Assignment:
Nothing outside the range below should be printed. Output exactly the lines from the line with "tilt_deg: -4.0" to the line with "focal_mm: 4.15", both included.

Supplied entries:
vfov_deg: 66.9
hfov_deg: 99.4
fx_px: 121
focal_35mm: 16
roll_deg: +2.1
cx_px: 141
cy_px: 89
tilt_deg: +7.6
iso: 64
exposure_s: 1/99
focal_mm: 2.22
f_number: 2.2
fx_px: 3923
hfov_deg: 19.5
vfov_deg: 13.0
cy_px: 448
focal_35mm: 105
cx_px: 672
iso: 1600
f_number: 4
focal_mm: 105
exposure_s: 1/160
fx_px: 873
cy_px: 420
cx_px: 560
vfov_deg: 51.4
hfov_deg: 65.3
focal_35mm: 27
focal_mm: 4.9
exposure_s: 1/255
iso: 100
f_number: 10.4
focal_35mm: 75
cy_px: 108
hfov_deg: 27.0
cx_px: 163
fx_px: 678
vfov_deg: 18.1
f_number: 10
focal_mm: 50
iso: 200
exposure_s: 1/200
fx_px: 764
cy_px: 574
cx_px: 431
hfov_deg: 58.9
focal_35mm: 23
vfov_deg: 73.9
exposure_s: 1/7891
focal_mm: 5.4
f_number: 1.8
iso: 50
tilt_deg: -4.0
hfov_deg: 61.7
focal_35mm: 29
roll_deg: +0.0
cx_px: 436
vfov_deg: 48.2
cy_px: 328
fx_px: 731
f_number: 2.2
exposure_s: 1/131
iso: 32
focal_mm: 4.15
---
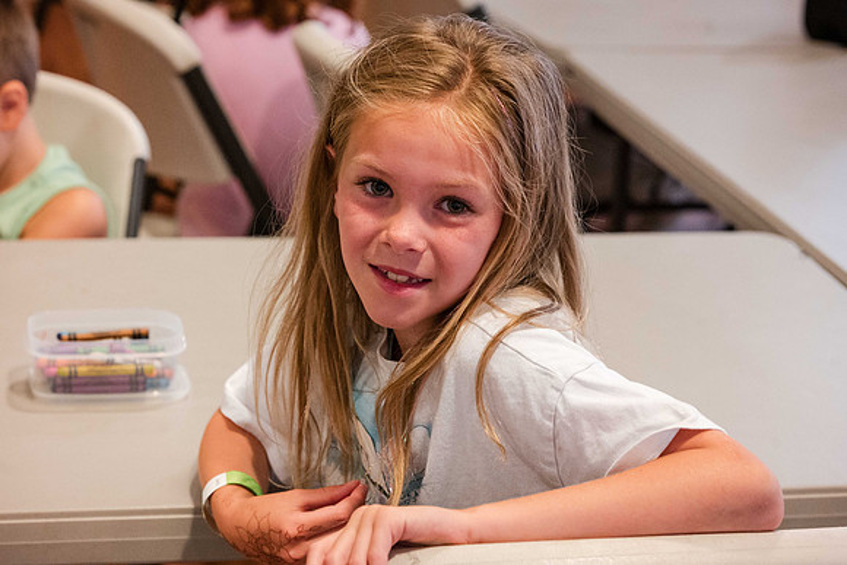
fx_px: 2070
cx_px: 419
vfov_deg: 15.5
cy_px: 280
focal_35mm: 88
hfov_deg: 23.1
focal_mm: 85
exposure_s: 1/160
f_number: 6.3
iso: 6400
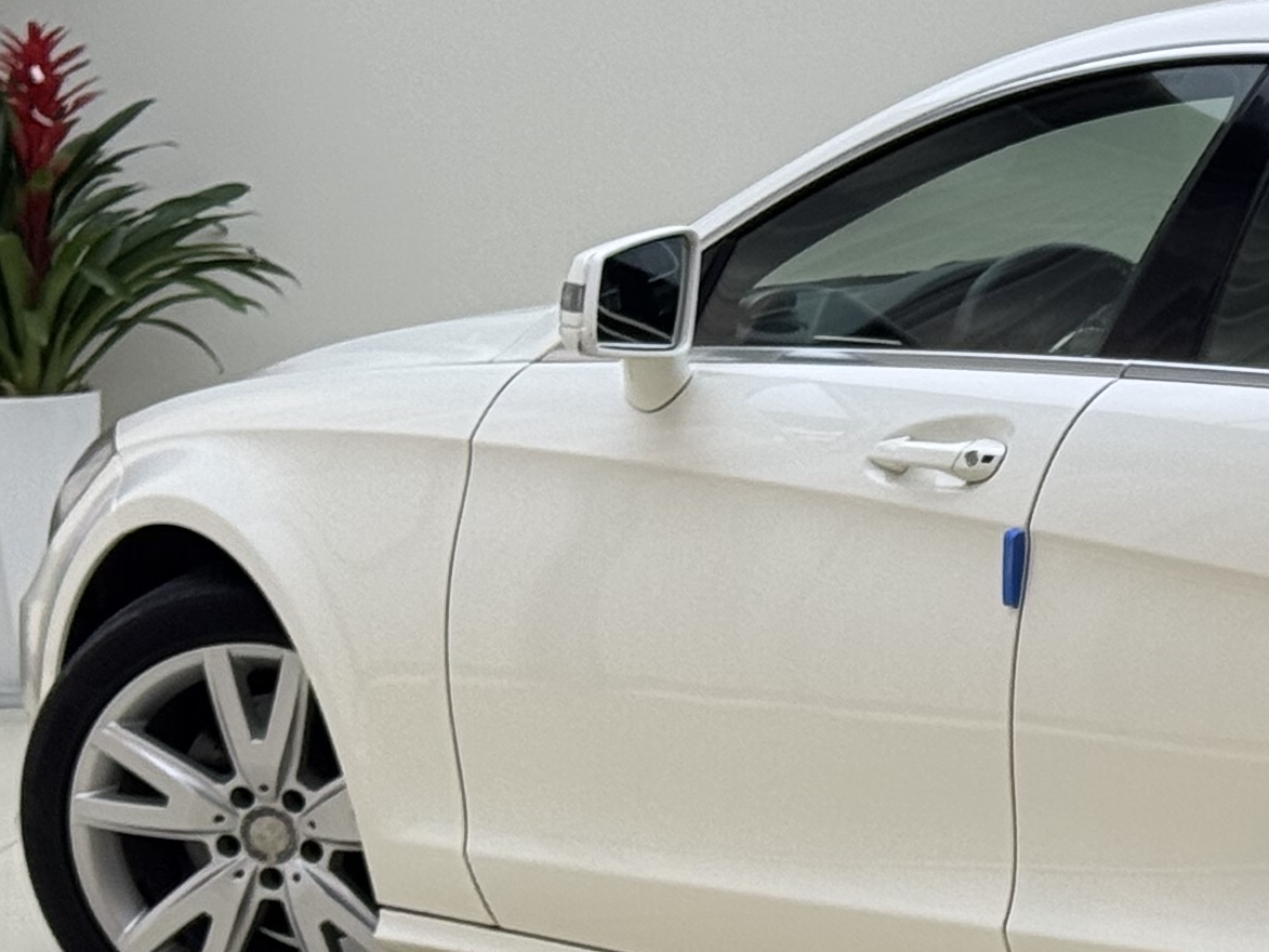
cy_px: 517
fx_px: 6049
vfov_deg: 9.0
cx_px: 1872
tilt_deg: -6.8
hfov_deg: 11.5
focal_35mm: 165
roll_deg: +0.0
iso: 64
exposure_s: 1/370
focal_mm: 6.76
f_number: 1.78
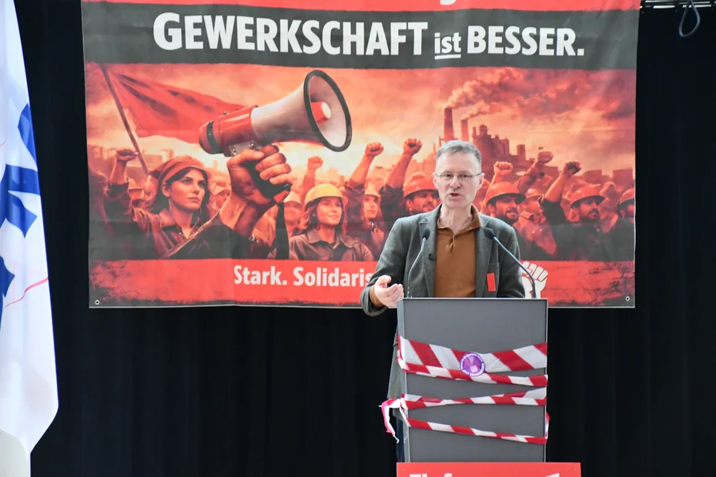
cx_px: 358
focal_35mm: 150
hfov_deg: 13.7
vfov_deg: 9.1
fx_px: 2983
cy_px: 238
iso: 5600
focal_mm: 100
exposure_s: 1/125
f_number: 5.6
...
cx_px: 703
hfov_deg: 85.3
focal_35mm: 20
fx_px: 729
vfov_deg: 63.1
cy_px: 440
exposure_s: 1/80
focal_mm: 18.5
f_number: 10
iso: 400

Result:
tilt_deg: -4.0
hfov_deg: 61.7
focal_35mm: 29
roll_deg: +0.0
cx_px: 436
vfov_deg: 48.2
cy_px: 328
fx_px: 731
f_number: 2.2
exposure_s: 1/131
iso: 32
focal_mm: 4.15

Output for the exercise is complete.